ABSTRACT

Introduction In early 2010, the Nam Theun 2 (NT2) project – the largest hydropower plant in Lao PDR – went into operation after a five-year construction period. Touted as a “world class project” according to Patchimuthu Ilangovan, the Country Manager of the World Bank in Laos, the Nam Theun 2 is expected to generate approximately US$2 billion in revenues through taxes, dividends, and royalties for the Lao government over a 25-year operating period. This constitutes about 7-9 percent of the country’s annual budget and will be a key resource that will finance the development programs of Laos, specifically its drive to reduce poverty.

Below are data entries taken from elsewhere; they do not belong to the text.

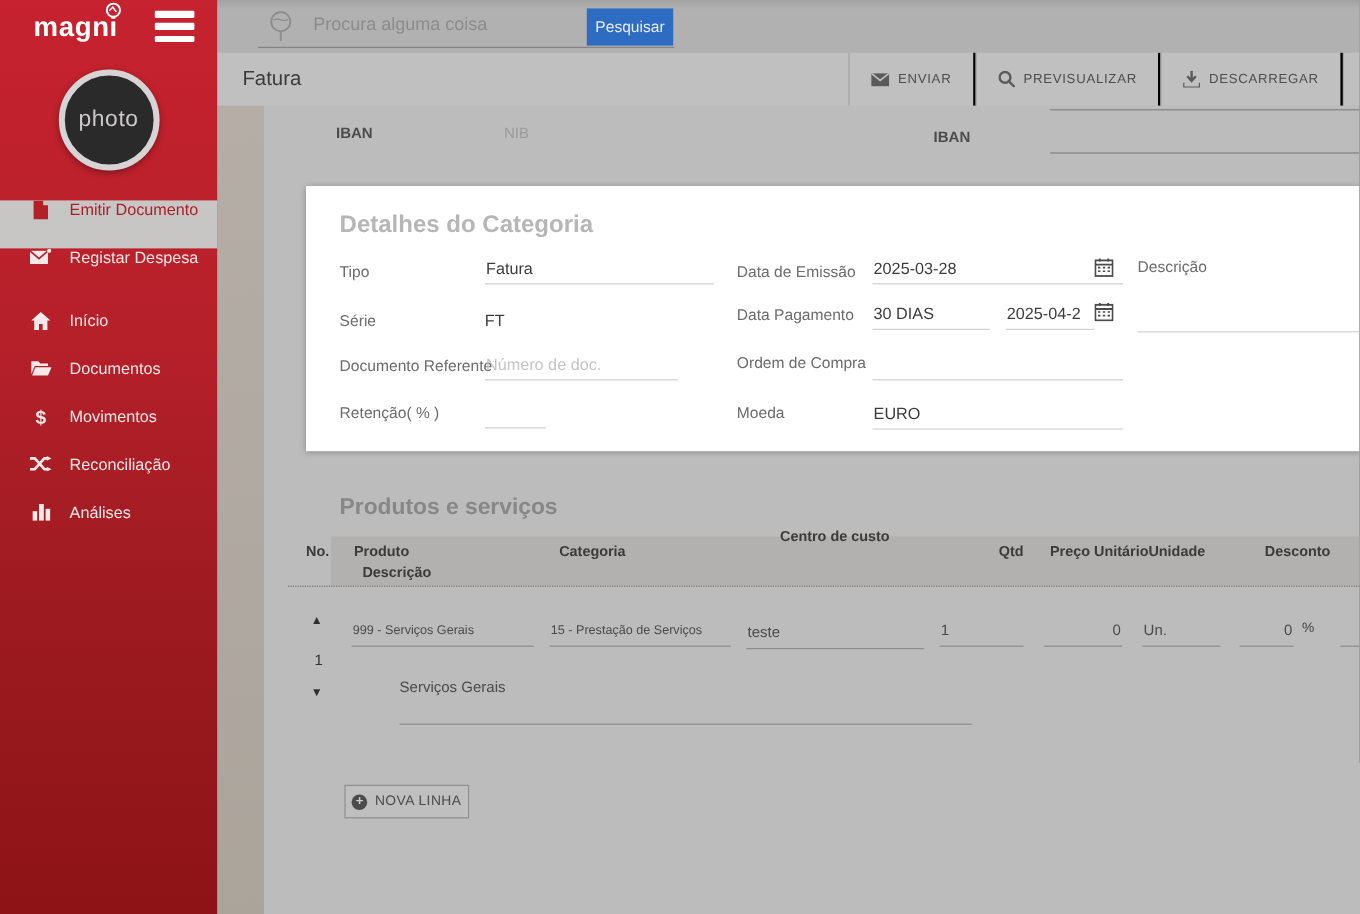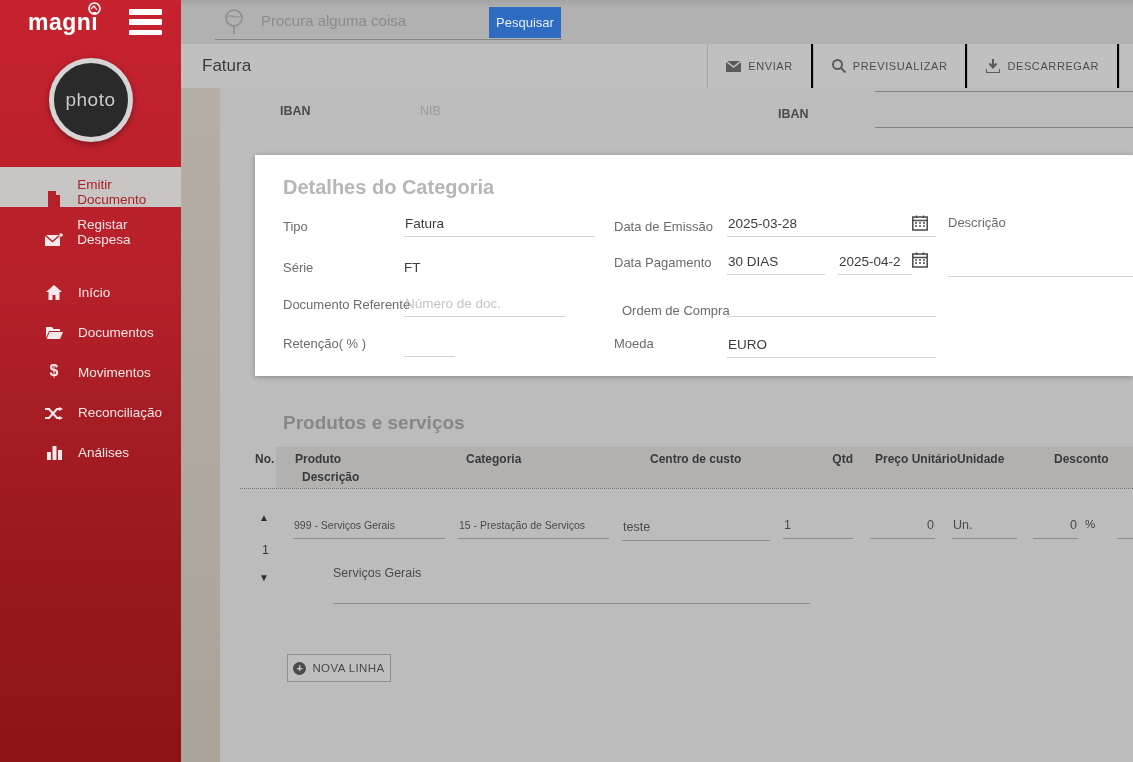--- a/index.html
+++ b/index.html
@@ -15,21 +15,21 @@
   .logo-row { position:absolute; left:0; top:0; width:181px; height:44px; display:flex; align-items:center; }
   .brand { position:relative; margin-left:28px; color:#fff; font-size:23px; font-weight:bold; letter-spacing:.5px; }
   .brand svg { position:absolute; right:-4px; top:-8px; }
   .hamburger { position:absolute; left:129px; top:9px; width:33px; height:26px; display:flex; flex-direction:column; justify-content:space-between; cursor:pointer; }
   .hamburger i { display:block; height:5.5px; background:#fff; border-radius:1px; }
   .avatar-wrap { position:absolute; left:0; top:58px; width:181px; display:flex; justify-content:center; }
   .avatar { width:84px; height:84px; border-radius:50%; background:#2b2a2a; border:5px solid #d6d4d4;
     box-shadow:0 2px 6px rgba(0,0,0,.35); display:flex; align-items:center; justify-content:center;
     color:#cbc9c9; font-size:19px; letter-spacing:.5px; }
   .nav { position:absolute; left:0; top:167px; width:181px; }
-  .nav-item { height:40px; display:flex; align-items:flex-end; color:#f3e6e6; cursor:pointer;padding-left:20px; }
+  .nav-item { height:40px; display:flex; align-items:flex-start; color:#f3e6e6; cursor:pointer; }
   .nav-item .nicon { width:20px; margin:0 14px 0 24px; display:flex; justify-content:center; color:#f6e9e9; }
   .nav-item .nlabel { font-size:13.5px; }
   .nav-item.active { background:#c7c6c5; color:#ac2026; }
   .nav-item.active .nicon { color:#b42028; }
   .nav-gap { height:13px; }
 
   
   .topbar { position:absolute; left:181px; top:0; width:952px; height:44px;
     background:linear-gradient(180deg,#a2a2a2 0%, #b2b1b1 18%, #b2b1b1 100%); z-index:2; }
   .search-zone { position:absolute; left:34px; top:0; width:347px; height:40px; border-bottom:1px solid #848484; }
@@ -264,38 +264,38 @@
       <span class="cal-icon" style="left:657px; top:97px;">
         <svg width="16" height="16" viewBox="0 0 16 16">
             <rect x="0.8" y="2" width="14.4" height="13" fill="none" stroke="currentColor" stroke-width="1.5"></rect>
             <line x1="0.8" y1="5.5" x2="15.2" y2="5.5" stroke="currentColor" stroke-width="1.5"></line>
             <line x1="4.5" y1="0.5" x2="4.5" y2="3" stroke="currentColor" stroke-width="1.5"></line>
             <line x1="11.5" y1="0.5" x2="11.5" y2="3" stroke="currentColor" stroke-width="1.5"></line>
             <path d="M3 8 h2 M7 8 h2 M11 8 h2 M3 11 h2 M7 11 h2 M11 11 h2" stroke="currentColor" stroke-width="1.3"></path>
           </svg>
       </span>
 
-      <span class="f-label" style="left:359px; top:148px;margin-left:8px;">Ordem de Compra</span>
+      <span class="f-label" style="left:359px; top:140px;">Ordem de Compra</span>
       <input class="f-input" style="left: 472px; top: 136px; width: 209px;" readonly="" value="">
 
       <span class="f-label" style="left:359px; top:181px;">Moeda</span>
       <input class="f-input" style="left: 472px; top: 177px; width: 209px;" readonly="" value="EURO">
 
       <span class="f-label" style="left:693px; top:60px;">Descrição</span>
       <input class="f-input" style="left: 693px; top: 96px; width: 185px;" readonly="" value="">
     </section>
 
     <h2 class="section-heading">Produtos e serviços</h2>
 
     <div class="thead-band"></div>
     <span class="th" style="left:35px; top:364px;">No.</span>
     <span class="th" style="left:75px; top:364px;">Produto</span>
     <span class="th" style="left:82px; top:382px;">Descrição</span>
     <span class="th" style="left:246px; top:364px;">Categoria</span>
-    <span class="th" style="left:430px; top:364px;">Centro de custo</span>
+    <span class="th" style="left:430px; top:352px;">Centro de custo</span>
     <span class="th" style="left:595px; top:364px; width:38px; text-align:right;">Qtd</span>
     <span class="th" style="left:655px; top:364px;">Preço Unitário</span>
     <span class="th" style="left:737px; top:364px;">Unidade</span>
     <span class="th" style="left:834px; top:364px;">Desconto</span>
     <div class="dotted"></div>
 
     <div>
       <span class="row-arrow" style="left:39px; top:425px;">▲</span>
       <span class="row-no" style="left:42px; top:455px;">1</span>
       <span class="row-arrow" style="left:39px; top:485px;">▼</span>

As per update from the World Bank, the first revenue stream amounting to US$600,000 revenues from electricity sales to Thailand was already received by the Lao government in June 2010.1 An additional US$6.5 million was expected to bring in revenues in late 2010. To ensure that revenues are utilized to fund development programs, the World Bank assisted in the creation of the Poverty Reduction Fund, while the Asian Development Bank is working closely with the Lao government on streamlining reporting systems to ensure effective revenue management and accountability mechanisms. Despite this early economic success, the NT2 hydroproject has not been without controversy. Since the idea of the project began in the early 90s, various groups sought to oppose the project on the basis of environmental and social concerns. The World Bank, one of the project’s major financiers, agreed to postpone the project while putting together a comprehensive package of compliance measures that consisted of (i) an Environmental Impact Assessment and mitigation measures to address environmental degradation, (ii) a Social Impact Assessment, addressing in particular the sensitive issues of relocation of affected communities and a corresponding compensation policy, and (iii) an extensive multi-stakeholder process that involved consultations among a diverse set of stakeholders including the communities who were directly affected by the project. Further, the NT2’s massive financial requirements required private sector financing due to the limited financing capacity of international financial institutions. The result of extensive negotiations yielded a complex web of partnerships

that involved the Government of Laos, the World Bank, the Asian Development Bank, and seven international private sector partners to provide technical and financial expertise. The Nam Theun 2 Power Company spearheaded by a French contractor was established as the implementing unit to oversee the construction, implementation, and eventual turn-over of the project after 25 years under a Build-Operate-Transfer agreement with the Lao government.